[READING PASSAGE Boundary: Start]

Dietary Sources of Vitamin B12
The primary dietary sources of vitamin B12 are animal foods including meat, fish, poultry, eggs, cheese, and milk, as vitamin B12 is not naturally present in plant foods. 1, 2
Animal-Based Sources of Vitamin B12
- Meat and Poultry: Beef, lamb, pork, chicken, and turkey are excellent sources of vitamin B12 1
- Fish and Shellfish: All types of fish and shellfish contain significant amounts of vitamin B12 1, 3
- Dairy Products: Milk, cheese, and other dairy foods provide bioavailable vitamin B12 1, 3
- Eggs: Though absorption is lower (less than 9%) compared to other animal sources, eggs still contribute to vitamin B12 intake 3
Bioavailability of Vitamin B12 from Animal Sources
The bioavailability of vitamin B12 varies by food source:
- Fish meat: approximately 42% bioavailable
- Sheep meat: 56-89% bioavailable
- Chicken meat: 61-66% bioavailable
- Eggs: less than 9% bioavailable 3
Plant-Based Sources
Vitamin B12 is generally not present in plant foods with a few exceptions:
- Certain Algae: Some dried green and purple lavers (nori) contain substantial amounts of vitamin B12 3, 4
- Fortified Foods: Fortified breakfast cereals, plant-based milk alternatives, and nutritional yeast are valuable sources for vegetarians and vegans 3, 5
Important Considerations for Special Populations
Vegetarians and Vegans
People following vegetarian or vegan diets must be particularly vigilant about vitamin B12 intake:
- Vegans require vitamin B12-fortified foods or supplements as no reliable plant sources exist 5
- Regular assessment of vitamin B12 status is recommended for those following vegetarian or vegan diets 5
- Pregnant and lactating vegetarian/vegan women must ensure adequate vitamin B12 intake for their developing babies 5
Elderly Individuals
Older adults may have decreased absorption capacity and are at higher risk of vitamin B12 deficiency:
- Fortified breakfast cereals can be particularly valuable for elderly people 3
- Atrophic gastritis, common in older adults, can reduce vitamin B12 absorption 6
Clinical Relevance
Vitamin B12 deficiency can lead to serious health consequences:
- Pernicious anemia and neurological deterioration 1, 7
- Irreversible damage to the nerves of the spinal cord if left untreated 7
- Increased risk of frailty in older adults 1
For those unable to obtain sufficient vitamin B12 from diet alone, supplementation may be necessary. The recommended daily intake for adults is 4-7 μg/day, with higher amounts needed for pregnant and lactating women (4 μg daily) 8, 7.

[READING PASSAGE Boundary: End]

WHAT YOU HAVE TO DO
For each statement, say yes or no to whether it agrees with the vitamin B12 text, and quote the words from the text that decide it.
1. Some dried nori holds substantial amounts of vitamin B12.
2. Vegans can get enough vitamin B12 from reliable plant sources.
3. Atrophic gastritis increases vitamin B12 absorption.
The lines that come next have nothing to do with the vitamin B12 text.

[RECORDS SUPPLIED Boundary: Start]

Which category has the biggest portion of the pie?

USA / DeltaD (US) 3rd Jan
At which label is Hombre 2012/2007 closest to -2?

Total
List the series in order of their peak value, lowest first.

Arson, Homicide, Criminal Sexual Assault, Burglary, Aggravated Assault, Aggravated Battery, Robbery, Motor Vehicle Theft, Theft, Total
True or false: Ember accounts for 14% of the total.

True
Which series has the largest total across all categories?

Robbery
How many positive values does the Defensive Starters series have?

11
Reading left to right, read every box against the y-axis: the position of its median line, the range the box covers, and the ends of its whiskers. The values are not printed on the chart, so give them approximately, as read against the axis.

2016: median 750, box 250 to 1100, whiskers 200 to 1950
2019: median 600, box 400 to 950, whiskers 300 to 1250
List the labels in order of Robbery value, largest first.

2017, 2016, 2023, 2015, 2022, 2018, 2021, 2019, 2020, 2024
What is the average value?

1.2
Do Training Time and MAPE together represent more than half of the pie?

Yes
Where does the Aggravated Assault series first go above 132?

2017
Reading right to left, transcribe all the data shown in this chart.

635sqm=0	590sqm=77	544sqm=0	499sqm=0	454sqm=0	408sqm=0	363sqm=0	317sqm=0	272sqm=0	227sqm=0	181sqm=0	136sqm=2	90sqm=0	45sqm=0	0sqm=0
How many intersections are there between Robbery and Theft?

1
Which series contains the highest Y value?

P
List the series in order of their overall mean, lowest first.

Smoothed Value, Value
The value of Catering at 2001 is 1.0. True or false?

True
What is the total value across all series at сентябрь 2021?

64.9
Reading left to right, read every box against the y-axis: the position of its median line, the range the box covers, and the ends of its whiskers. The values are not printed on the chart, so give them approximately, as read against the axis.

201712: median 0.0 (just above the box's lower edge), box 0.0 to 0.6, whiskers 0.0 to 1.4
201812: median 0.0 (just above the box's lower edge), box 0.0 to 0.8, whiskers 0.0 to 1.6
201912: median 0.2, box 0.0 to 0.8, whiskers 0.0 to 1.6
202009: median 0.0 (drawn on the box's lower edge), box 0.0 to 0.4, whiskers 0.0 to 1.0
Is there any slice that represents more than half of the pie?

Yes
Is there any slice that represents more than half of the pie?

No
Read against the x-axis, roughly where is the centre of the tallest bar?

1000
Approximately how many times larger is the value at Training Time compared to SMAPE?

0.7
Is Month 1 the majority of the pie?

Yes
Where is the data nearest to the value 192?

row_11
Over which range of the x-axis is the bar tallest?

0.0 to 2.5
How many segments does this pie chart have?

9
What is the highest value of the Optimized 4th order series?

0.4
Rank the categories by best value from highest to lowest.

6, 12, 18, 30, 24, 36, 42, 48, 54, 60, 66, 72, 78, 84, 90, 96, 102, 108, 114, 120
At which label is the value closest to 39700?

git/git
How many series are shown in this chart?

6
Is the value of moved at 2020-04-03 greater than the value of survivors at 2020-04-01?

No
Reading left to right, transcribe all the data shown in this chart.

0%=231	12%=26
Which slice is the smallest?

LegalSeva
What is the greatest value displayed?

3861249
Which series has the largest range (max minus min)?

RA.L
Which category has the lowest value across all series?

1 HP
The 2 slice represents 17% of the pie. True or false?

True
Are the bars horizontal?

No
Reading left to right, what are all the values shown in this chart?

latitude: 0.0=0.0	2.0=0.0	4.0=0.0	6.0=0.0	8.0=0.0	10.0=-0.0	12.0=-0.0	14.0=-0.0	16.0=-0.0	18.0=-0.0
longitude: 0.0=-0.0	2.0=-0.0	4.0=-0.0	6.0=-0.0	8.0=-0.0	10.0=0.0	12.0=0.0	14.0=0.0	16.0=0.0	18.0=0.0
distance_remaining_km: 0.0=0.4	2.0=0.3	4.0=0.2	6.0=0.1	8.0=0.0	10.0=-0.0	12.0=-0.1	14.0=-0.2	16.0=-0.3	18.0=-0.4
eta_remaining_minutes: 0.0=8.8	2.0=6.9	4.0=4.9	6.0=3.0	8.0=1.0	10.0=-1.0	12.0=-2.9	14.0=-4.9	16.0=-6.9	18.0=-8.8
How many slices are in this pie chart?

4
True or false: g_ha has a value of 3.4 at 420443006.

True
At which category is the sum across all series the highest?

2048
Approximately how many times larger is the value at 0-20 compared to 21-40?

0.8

[RECORDS SUPPLIED Boundary: End]

THE COMPLETED TASK
1. Yes: "Some dried green and purple lavers (nori) contain substantial amounts of vitamin B12"
2. No: "Vegans require vitamin B12-fortified foods or supplements as no reliable plant sources exist"
3. No: "Atrophic gastritis, common in older adults, can reduce vitamin B12 absorption"